Can't Touch This
Published in Fort Worth Weekly Chow, Baby
January 2, 2008
Writing a weekly column nearly two weeks ahead brings on a jet-lag-like disorientation. This being its first column of 2008, Chow, Baby should be setting out y'all's resolutions (Eat more indie) and bemoaning its New Year's Eve hangover. But in real time it's still a few days before Christmas, and Chow, Baby's friend Lorraine has just arrived in town - from New York City, where she works for A Famous Magazine and gets invited to all the chic places - to spend the holidays with her family and a Sunday brunch with her old college buddy. (Oh, all right: Hook 'em Horns!)
The problem is where to take an old friend who has both Texas-native tastes and Big Apple sophistication. (Chow, Baby is still being fondly teased about the El Rancho Grande fiasco of Xmas 2003.) Here's a telling tale: Lorraine was at one of the soft-opening dinners at Lonesome Dove New York in the fall of 2006, and though she liked the dishes, she couldn't forgive that ... the food touched. Specifically, the cream from her risotto actually trickled into the crispy spinach. The horror! Everybody at the table, which included restaurant critics, agreed that this was quite the country-bumpkin move on Chef Tim Love's part. OK, yet another culinary rule that Chow, Baby was not aware of. So where to find, in Tarrant County, great Texas cuisine that's guaranteed not to touch?

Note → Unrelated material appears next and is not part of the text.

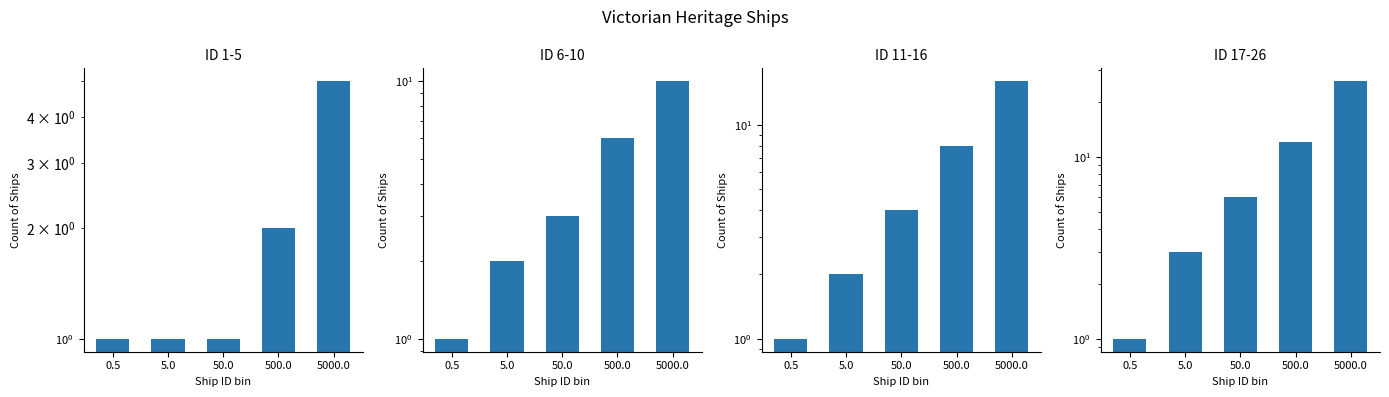

True or false: ID 17-26 has a value of 1 at 0.5.

True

Chow, Baby is still singing its "I Am So Smart" song for suggesting we partake of a few small plates at Olenjack's Grille (770 Road to Six Flags East, Arlington). On one, huge (three-bite) salt & pepper shrimp ($9) with a touch of garlic-chile oil; on an entirely different plate, a rich, creamy roasted duck risotto ($8); a third held lamb lollipops ($16), a dish we had ordered on a whim because the name grossed us out, but that turned out to be amazing - grilled ruby-velvet medallions on their own convenient bone-handles, arranged around (not touching) a pond of splendid sweet-potato polenta. Of course we ended with the classy crème brulée trio ($8), each in a separate ramekin. Thank you, Chef Brian, for making Chow, Baby look clued-in.